Healy took a moment to talk with Lambda about the position of poet laureate and what she hopes to accomplish within the position.
How does it feel being named the poet laureate of Los Angeles?
After years and years and years and years of writing poetry and publishing books, and struggling to get reviewed, and never even getting reviewed in the Los Angeles Times, I think this tells people to just keep at it. I swam up the stream. Just keep at it. I never gave up.
Also, in a way, I have a calm feeling. I know this is not an overwhelming position for me. I’ve read in thousands of places. I have had various jobs in education. I have done administrative work at colleges. I have basically been everywhere with my poetry.
What would you like to see happen with this position?
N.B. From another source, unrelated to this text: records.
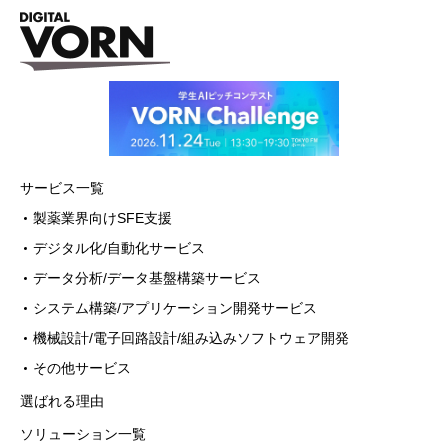
サービス一覧
製薬業界向けSFE支援
デジタル化/自動化サービス
データ分析/データ基盤構築サービス
システム構築/アプリケーション開発サービス
機械設計/電子回路設計/組み込みソフトウェア開発
その他サービス
選ばれる理由
ソリューション一覧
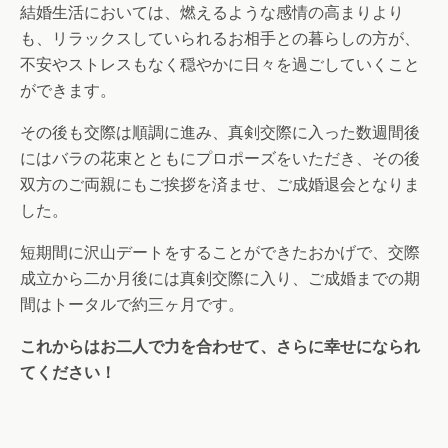
結婚生活においては、燃えるような感情の高まりより
も、リラックスしていられるお相手との暮らしの方が、
不安やストレスもなく穏やかに日々を過ごしていくこと
ができます。
その後も交際は順調に進み、真剣交際に入った数週間後
にはバラの花束とともにプロポーズをいただき、その後
双方のご両親にもご挨拶を済ませ、ご成婚退会となりま
した。
短期間に沢山デートをすることができたおかげで、交際
成立から二か月後には真剣交際に入り、ご成婚までの期
間はトータルで約三ヶ月です。
これからはお二人で力を合わせて、さらに幸せになられ
てください！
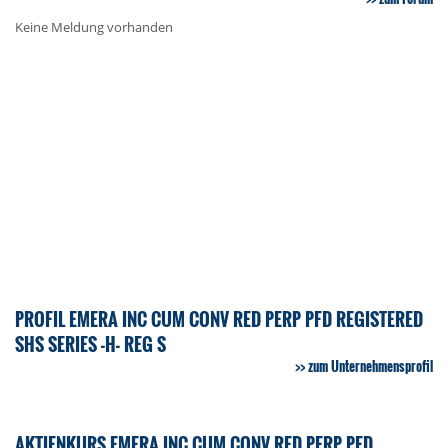
Keine Meldung vorhanden
PROFIL EMERA INC CUM CONV RED PERP PFD REGISTERED
SHS SERIES -H- REG S
zum Unternehmensprofil
AKTIENKURS EMERA INC CUM CONV RED PERP PFD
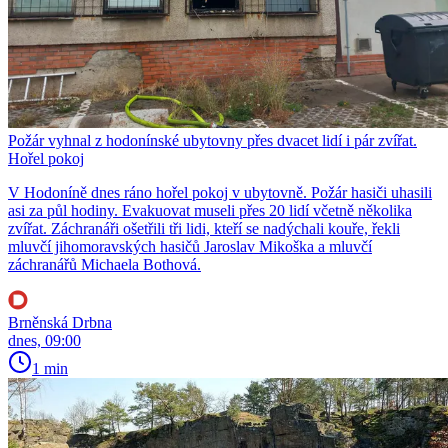
Požár vyhnal z hodonínské ubytovny přes dvacet lidí i pár zvířat.
Hořel pokoj
V Hodoníně dnes ráno hořel pokoj v ubytovně. Požár hasiči uhasili
asi za půl hodiny. Evakuovat museli přes 20 lidí včetně několika
zvířat. Záchranáři ošetřili tři lidi, kteří se nadýchali kouře, řekli
mluvčí jihomoravských hasičů Jaroslav Mikoška a mluvčí
záchranářů Michaela Bothová.
Brněnská Drbna
dnes, 09:00
1 min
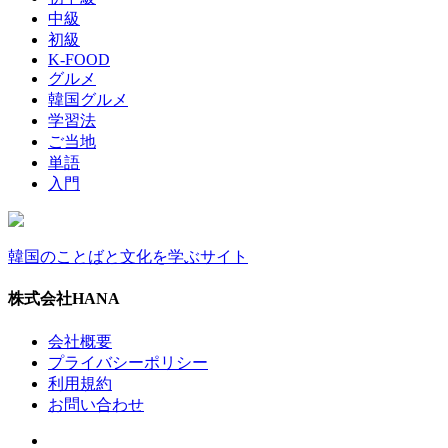
中級
初級
K-FOOD
グルメ
韓国グルメ
学習法
ご当地
単語
入門
韓国のことばと文化を学ぶサイト
株式会社HANA
会社概要
プライバシーポリシー
利用規約
お問い合わせ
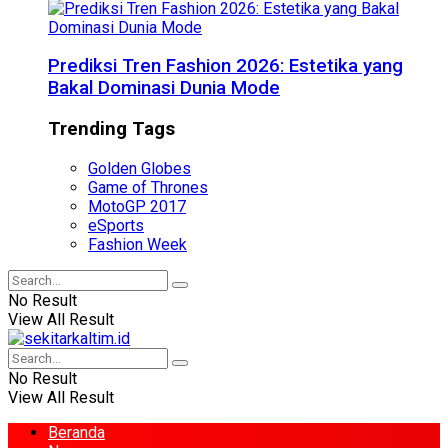
Prediksi Tren Fashion 2026: Estetika yang
Bakal Dominasi Dunia Mode
Trending Tags
Golden Globes
Game of Thrones
MotoGP 2017
eSports
Fashion Week
No Result
View All Result
No Result
View All Result
Beranda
There are couple of things that I have to do. I have to conduct [several] readings. I have to write poems about the city. I have to go to schools. I have to work with the city at some local events. Those things are not difficult. They are educational and ceremonial aspects of the position.
Part of my larger plan is to convey and bring forth a larger literary picture of Los Angeles. I want to bring the literary picture of Los Angeles more in to focus, for both those outside of L.A., and even for people who live here who may not be aware of it. There are literary communities here who have been overlooked. We have a lot of wonderful writers here who have been overlooked by the national press. Many of them never get any coverage here even if they win prizes. People think the only creative things that happen in Los Angeles happen in the entertainment industry. There is a lot of talent here. I would like to bring that to the surface.
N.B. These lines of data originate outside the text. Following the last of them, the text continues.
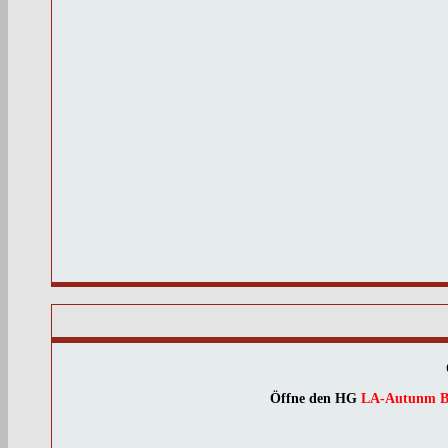
Öffne den HG
LA-Autunm 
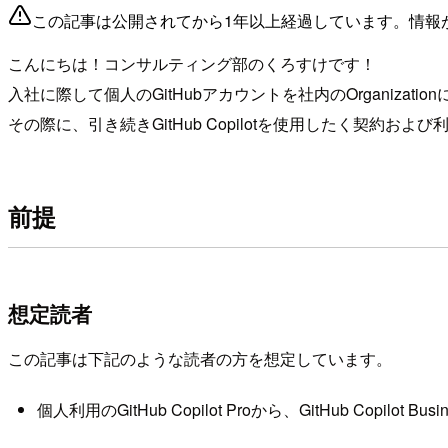
この記事は公開されてから1年以上経過しています。情報
こんにちは！コンサルティング部のくろすけです！
入社に際して個人のGitHubアカウントを社内のOrganizati
その際に、引き続きGitHub Copilotを使用したく契約
前提
想定読者
この記事は下記のような読者の方を想定しています。
個人利用のGitHub Copilot Proから、GitHub Copil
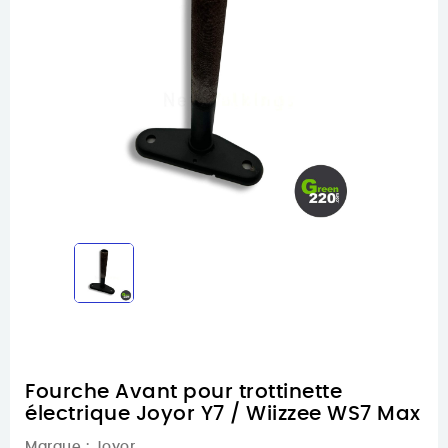
Fourche Avant pour trottinette
électrique Joyor Y7 / Wiizzee WS7 Max
Marque :
Joyor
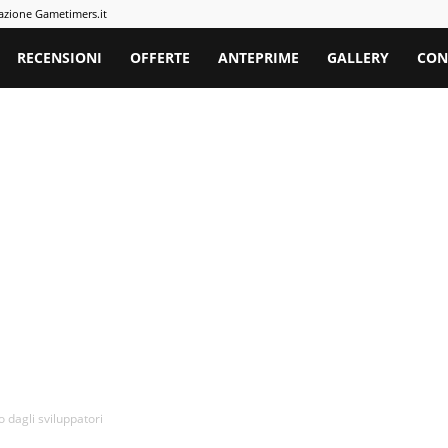
azione Gametimers.it
rs
RECENSIONI
OFFERTE
ANTEPRIME
GALLERY
CON
dagli sviluppatori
Do you think there is an L.A. literary aesthetic?
I would say it is less like a city and more like a country. L.A. is so vast. Does France have an aesthetic? There is not just one aesthetic. There are just so many different writing communities here.
Anything else you hope to accomplish?
I think it is really important to reach out to people who think literature or poetry is not for them, or that they do not have any connection to [poetry], and try to forge a connection. I hope to be a poet laureate who goes to places where poetry is not usually present or go to places that a poet laureate is not expected to go—even if it means talking to someone in line at the grocery store (laughs).